_Problem statement_
The answer is every line of the records that holds the word "round", copied in full.

=== Material provided ===

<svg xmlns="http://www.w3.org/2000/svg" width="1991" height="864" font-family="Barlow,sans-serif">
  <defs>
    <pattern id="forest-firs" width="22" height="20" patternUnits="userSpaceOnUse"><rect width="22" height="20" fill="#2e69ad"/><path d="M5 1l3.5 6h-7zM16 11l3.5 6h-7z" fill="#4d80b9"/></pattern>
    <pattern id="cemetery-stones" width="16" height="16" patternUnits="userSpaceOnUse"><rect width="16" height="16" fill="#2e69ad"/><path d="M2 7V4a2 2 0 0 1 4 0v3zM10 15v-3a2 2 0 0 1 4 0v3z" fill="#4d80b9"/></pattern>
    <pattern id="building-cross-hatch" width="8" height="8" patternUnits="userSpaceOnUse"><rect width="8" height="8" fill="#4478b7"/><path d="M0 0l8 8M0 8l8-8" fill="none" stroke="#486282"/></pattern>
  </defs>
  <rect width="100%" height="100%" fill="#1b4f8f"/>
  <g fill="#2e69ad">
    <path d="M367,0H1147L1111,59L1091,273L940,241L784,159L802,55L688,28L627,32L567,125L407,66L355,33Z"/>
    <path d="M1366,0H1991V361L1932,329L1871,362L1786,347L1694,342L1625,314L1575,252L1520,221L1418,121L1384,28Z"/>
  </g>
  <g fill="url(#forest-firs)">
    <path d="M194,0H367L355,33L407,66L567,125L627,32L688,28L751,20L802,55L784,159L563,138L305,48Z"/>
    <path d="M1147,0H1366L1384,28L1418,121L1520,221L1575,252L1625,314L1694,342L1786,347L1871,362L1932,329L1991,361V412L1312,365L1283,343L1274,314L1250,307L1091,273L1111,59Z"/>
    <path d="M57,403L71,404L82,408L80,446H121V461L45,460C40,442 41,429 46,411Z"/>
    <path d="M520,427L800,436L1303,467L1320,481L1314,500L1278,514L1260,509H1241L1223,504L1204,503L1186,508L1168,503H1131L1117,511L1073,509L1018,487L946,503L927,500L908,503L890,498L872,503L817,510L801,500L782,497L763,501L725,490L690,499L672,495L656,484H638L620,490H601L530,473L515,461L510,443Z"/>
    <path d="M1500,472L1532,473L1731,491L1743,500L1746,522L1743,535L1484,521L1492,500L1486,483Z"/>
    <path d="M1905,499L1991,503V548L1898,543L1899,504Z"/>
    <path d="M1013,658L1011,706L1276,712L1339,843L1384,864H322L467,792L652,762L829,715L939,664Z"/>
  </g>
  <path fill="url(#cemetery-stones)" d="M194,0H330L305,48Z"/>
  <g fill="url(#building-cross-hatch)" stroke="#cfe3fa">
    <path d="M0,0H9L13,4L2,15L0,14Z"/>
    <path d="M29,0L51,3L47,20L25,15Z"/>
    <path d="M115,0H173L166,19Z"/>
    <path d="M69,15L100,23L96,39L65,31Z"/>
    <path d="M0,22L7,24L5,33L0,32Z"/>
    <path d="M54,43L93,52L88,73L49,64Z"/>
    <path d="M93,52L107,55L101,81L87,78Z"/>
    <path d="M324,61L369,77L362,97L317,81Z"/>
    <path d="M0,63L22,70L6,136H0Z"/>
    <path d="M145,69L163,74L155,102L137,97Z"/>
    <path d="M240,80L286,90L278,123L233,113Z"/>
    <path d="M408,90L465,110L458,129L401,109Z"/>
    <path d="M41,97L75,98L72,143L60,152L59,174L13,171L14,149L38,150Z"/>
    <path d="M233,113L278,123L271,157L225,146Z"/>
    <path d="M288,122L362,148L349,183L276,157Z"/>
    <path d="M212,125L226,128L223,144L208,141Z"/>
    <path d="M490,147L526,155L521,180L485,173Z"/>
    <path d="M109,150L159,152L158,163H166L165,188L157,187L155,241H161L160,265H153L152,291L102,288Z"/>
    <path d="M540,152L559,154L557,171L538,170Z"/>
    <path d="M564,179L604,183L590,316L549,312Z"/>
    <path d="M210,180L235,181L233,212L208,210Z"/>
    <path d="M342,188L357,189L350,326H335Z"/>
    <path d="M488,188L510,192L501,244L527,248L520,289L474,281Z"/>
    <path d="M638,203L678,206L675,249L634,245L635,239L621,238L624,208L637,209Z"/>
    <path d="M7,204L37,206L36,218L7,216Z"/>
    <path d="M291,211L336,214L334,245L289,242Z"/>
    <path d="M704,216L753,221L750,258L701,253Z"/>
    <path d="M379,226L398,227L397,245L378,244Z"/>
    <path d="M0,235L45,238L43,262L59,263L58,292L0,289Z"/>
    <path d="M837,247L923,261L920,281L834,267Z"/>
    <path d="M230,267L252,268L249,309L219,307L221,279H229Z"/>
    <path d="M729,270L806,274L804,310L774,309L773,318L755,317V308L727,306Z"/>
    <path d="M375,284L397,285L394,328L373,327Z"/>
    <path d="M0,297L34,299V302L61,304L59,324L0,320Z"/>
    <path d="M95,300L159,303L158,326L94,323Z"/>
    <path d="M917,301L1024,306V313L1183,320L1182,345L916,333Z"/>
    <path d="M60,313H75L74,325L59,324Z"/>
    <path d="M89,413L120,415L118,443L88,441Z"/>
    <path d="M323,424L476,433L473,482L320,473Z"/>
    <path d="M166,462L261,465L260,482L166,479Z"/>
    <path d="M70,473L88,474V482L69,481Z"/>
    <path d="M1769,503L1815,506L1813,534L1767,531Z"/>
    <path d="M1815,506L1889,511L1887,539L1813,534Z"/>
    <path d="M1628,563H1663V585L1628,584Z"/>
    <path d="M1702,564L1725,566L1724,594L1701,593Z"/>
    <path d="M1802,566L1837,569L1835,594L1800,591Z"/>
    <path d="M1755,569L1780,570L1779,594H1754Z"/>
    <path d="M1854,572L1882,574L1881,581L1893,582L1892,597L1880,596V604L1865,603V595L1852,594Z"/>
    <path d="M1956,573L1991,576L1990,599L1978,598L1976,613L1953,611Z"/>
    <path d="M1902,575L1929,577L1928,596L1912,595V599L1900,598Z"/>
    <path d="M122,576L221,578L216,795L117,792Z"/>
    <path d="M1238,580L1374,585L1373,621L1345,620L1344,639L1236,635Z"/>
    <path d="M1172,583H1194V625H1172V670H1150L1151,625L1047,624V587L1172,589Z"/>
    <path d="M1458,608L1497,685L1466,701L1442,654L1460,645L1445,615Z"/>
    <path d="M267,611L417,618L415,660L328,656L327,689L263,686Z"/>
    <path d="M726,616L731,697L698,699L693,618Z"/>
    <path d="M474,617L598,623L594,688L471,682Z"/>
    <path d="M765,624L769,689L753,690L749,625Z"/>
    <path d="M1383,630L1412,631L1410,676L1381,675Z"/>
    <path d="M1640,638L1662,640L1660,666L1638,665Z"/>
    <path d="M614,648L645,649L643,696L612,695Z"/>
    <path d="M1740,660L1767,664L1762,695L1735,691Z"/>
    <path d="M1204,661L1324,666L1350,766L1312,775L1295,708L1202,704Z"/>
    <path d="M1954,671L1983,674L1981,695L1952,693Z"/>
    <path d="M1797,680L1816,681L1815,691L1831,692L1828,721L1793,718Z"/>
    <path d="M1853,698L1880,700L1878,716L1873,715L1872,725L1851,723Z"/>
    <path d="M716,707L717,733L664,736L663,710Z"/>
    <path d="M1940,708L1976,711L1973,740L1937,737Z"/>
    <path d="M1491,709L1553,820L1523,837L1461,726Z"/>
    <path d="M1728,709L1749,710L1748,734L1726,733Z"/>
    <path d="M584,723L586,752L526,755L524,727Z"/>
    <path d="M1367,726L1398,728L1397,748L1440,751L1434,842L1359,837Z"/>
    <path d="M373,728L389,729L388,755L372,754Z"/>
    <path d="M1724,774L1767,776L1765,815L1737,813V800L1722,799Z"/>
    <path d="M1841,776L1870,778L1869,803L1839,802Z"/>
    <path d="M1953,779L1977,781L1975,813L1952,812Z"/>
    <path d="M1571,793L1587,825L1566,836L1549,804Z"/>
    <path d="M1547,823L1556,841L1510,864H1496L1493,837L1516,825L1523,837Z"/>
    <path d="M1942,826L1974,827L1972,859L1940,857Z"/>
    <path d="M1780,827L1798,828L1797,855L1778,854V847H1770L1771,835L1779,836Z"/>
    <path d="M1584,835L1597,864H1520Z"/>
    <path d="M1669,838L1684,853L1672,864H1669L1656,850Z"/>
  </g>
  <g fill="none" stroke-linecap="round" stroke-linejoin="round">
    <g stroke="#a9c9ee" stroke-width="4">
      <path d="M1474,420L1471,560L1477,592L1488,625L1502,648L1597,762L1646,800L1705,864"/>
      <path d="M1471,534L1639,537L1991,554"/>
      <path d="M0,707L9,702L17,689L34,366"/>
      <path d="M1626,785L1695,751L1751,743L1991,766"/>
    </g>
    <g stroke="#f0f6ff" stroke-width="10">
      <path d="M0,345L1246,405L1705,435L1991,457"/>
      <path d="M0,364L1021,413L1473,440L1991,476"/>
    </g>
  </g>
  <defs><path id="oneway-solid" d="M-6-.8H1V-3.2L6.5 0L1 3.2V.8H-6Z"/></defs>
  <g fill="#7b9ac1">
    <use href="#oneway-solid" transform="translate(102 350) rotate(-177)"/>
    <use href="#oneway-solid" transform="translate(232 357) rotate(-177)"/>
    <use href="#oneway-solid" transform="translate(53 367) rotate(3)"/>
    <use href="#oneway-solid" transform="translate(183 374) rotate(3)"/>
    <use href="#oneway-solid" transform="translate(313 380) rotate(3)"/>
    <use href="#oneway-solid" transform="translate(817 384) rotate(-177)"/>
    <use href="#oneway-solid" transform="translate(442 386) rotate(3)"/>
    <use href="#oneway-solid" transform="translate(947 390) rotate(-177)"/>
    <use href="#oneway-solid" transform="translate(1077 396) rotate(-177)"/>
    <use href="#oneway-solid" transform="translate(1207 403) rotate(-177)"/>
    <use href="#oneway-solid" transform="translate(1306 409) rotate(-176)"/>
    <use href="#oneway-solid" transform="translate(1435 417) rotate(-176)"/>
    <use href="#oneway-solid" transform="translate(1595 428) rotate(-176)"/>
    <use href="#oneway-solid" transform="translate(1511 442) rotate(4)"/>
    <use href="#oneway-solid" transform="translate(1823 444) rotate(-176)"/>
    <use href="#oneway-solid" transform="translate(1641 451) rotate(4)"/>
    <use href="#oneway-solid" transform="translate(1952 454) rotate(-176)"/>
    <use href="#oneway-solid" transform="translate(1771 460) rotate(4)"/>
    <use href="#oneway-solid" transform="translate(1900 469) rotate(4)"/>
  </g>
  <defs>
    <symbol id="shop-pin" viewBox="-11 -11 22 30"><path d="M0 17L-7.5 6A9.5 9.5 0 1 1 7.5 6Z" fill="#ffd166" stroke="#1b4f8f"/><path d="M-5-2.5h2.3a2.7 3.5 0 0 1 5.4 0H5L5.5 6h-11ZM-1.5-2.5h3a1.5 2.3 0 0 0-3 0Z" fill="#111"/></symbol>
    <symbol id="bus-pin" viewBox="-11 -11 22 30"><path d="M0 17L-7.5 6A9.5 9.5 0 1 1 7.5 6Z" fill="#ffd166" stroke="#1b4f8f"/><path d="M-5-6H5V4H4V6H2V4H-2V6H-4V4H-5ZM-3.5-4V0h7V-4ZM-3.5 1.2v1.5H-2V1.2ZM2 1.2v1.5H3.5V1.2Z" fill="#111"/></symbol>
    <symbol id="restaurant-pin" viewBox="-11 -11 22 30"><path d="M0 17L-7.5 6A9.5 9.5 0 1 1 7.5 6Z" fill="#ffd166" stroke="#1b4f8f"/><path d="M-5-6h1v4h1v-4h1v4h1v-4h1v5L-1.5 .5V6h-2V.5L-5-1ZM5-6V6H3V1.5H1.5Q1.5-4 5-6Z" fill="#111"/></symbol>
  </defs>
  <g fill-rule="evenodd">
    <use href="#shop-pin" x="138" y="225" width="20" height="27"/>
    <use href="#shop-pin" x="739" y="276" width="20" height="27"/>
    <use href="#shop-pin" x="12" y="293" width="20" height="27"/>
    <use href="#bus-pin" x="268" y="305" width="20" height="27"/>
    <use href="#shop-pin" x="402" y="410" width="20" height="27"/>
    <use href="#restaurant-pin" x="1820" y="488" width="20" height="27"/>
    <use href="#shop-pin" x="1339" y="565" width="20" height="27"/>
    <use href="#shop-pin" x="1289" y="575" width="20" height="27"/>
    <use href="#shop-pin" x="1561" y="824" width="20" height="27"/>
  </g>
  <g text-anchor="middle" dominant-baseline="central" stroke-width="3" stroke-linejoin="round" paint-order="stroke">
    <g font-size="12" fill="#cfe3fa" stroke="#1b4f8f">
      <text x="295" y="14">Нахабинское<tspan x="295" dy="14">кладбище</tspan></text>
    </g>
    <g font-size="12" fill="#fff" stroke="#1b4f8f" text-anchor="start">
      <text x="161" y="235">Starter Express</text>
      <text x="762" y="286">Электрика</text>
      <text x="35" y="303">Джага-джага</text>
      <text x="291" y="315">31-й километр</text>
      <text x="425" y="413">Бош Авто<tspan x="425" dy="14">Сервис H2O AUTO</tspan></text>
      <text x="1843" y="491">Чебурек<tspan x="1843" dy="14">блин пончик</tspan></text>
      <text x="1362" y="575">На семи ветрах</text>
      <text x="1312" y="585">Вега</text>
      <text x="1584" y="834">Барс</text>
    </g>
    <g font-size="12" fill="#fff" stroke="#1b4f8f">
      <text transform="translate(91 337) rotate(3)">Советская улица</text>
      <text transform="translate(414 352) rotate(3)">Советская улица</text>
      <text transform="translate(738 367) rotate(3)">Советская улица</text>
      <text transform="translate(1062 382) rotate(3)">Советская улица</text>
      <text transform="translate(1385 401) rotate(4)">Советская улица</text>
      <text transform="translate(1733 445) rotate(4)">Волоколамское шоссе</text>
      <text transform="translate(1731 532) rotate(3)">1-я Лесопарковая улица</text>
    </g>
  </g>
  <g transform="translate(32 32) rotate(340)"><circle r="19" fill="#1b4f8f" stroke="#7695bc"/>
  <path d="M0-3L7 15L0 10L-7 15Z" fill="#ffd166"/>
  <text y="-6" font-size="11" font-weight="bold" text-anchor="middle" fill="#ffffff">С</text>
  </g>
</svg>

===

_Answer section_
  <g fill="none" stroke-linecap="round" stroke-linejoin="round">
  <g text-anchor="middle" dominant-baseline="central" stroke-width="3" stroke-linejoin="round" paint-order="stroke">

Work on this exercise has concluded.